> [THE TASK]:
For this exercise, restate every line below word for word and drop the images.

+-------+

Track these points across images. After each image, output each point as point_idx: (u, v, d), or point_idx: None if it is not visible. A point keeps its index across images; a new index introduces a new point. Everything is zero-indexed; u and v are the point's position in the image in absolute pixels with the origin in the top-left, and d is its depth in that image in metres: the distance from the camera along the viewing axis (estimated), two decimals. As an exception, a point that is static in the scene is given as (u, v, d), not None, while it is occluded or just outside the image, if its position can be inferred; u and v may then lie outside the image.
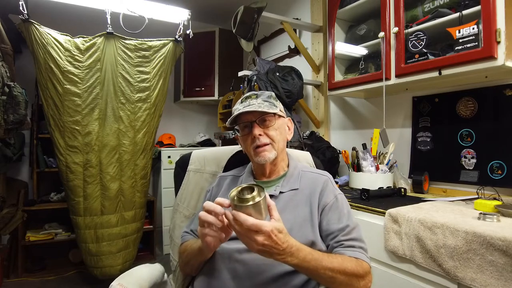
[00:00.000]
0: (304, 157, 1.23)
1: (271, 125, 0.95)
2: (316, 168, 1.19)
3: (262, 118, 0.94)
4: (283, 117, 1.01)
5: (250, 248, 0.68)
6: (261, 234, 0.64)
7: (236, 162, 1.19)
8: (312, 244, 0.84)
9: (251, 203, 0.63)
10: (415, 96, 1.86)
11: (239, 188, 0.68)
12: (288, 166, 1.02)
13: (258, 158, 0.94)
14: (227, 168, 1.21)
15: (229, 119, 0.97)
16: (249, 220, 0.63)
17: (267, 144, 0.94)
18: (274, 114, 0.96)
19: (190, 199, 1.22)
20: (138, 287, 0.87)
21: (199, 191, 1.22)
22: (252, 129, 0.94)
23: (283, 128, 1.00)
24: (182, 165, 1.26)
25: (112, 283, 0.86)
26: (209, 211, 0.71)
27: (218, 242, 0.75)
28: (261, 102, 0.95)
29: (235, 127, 1.00)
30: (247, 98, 0.98)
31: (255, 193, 0.65)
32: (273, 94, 1.01)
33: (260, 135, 0.93)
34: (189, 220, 1.15)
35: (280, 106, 1.01)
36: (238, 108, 0.97)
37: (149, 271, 0.97)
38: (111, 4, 2.06)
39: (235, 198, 0.66)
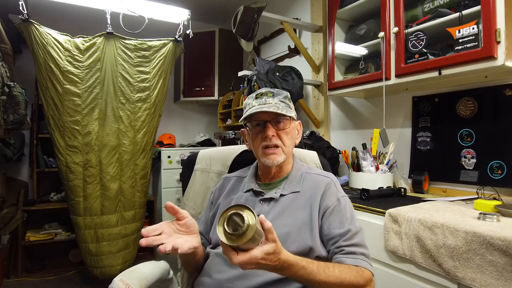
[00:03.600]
0: (310, 157, 1.20)
1: (285, 127, 0.93)
2: (323, 168, 1.17)
3: (276, 119, 0.92)
4: (295, 120, 0.99)
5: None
6: (250, 264, 0.63)
7: (241, 161, 1.20)
8: (310, 250, 0.82)
9: (239, 243, 0.60)
10: (415, 96, 1.86)
11: (225, 220, 0.62)
12: (292, 167, 1.00)
13: (266, 160, 0.92)
14: (232, 167, 1.21)
15: (243, 115, 0.94)
16: (235, 259, 0.61)
17: (277, 147, 0.92)
18: (290, 117, 0.93)
19: (196, 198, 1.24)
20: (140, 284, 0.87)
21: (205, 190, 1.23)
22: (265, 129, 0.91)
23: (294, 132, 0.98)
24: (189, 165, 1.28)
25: (114, 279, 0.85)
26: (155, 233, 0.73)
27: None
28: (278, 102, 0.92)
29: (246, 123, 0.97)
30: (262, 94, 0.94)
31: (241, 230, 0.60)
32: (288, 94, 0.98)
33: (273, 135, 0.91)
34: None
35: (293, 108, 0.98)
36: (253, 104, 0.93)
37: (152, 268, 0.96)
38: (111, 4, 2.06)
39: (224, 235, 0.62)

+-------+

> [SOLUTION TO THIS EXERCISE]:
Track these points across images. After each image, output each point as point_idx: (u, v, d), or point_idx: None if it is not visible. A point keeps its index across images; a new index introduces a new point. Everything is zero-indexed; u and v are the point's position in the image in absolute pixels with the origin in the top-left, and d is its depth in that image in metres: the distance from the camera along the viewing axis (estimated), two decimals. As an exception, a point that is static in the scene is given as (u, v, d), not None, while it is occluded or just outside the image, if its position can be inferred; u and v may then lie outside the image.
[00:00.000]
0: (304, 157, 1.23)
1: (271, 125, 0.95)
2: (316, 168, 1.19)
3: (262, 118, 0.94)
4: (283, 117, 1.01)
5: (250, 248, 0.68)
6: (261, 234, 0.64)
7: (236, 162, 1.19)
8: (312, 244, 0.84)
9: (251, 203, 0.63)
10: (415, 96, 1.86)
11: (239, 188, 0.68)
12: (288, 166, 1.02)
13: (258, 158, 0.94)
14: (227, 168, 1.21)
15: (229, 119, 0.97)
16: (249, 220, 0.63)
17: (267, 144, 0.94)
18: (274, 114, 0.96)
19: (190, 199, 1.22)
20: (138, 287, 0.87)
21: (199, 191, 1.22)
22: (252, 129, 0.94)
23: (283, 128, 1.00)
24: (182, 165, 1.26)
25: (112, 283, 0.86)
26: (209, 211, 0.71)
27: (218, 242, 0.75)
28: (261, 102, 0.95)
29: (235, 127, 1.00)
30: (247, 98, 0.98)
31: (255, 193, 0.65)
32: (273, 94, 1.01)
33: (260, 135, 0.93)
34: (189, 220, 1.15)
35: (280, 106, 1.01)
36: (238, 108, 0.97)
37: (149, 271, 0.97)
38: (111, 4, 2.06)
39: (235, 198, 0.66)
[00:03.600]
0: (310, 157, 1.20)
1: (285, 127, 0.93)
2: (323, 168, 1.17)
3: (276, 119, 0.92)
4: (295, 120, 0.99)
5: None
6: (250, 264, 0.63)
7: (241, 161, 1.20)
8: (310, 250, 0.82)
9: (239, 243, 0.60)
10: (415, 96, 1.86)
11: (225, 220, 0.62)
12: (292, 167, 1.00)
13: (266, 160, 0.92)
14: (232, 167, 1.21)
15: (243, 115, 0.94)
16: (235, 259, 0.61)
17: (277, 147, 0.92)
18: (290, 117, 0.93)
19: (196, 198, 1.24)
20: (140, 284, 0.87)
21: (205, 190, 1.23)
22: (265, 129, 0.91)
23: (294, 132, 0.98)
24: (189, 165, 1.28)
25: (114, 279, 0.85)
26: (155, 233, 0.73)
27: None
28: (278, 102, 0.92)
29: (246, 123, 0.97)
30: (262, 94, 0.94)
31: (241, 230, 0.60)
32: (288, 94, 0.98)
33: (273, 135, 0.91)
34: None
35: (293, 108, 0.98)
36: (253, 104, 0.93)
37: (152, 268, 0.96)
38: (111, 4, 2.06)
39: (224, 235, 0.62)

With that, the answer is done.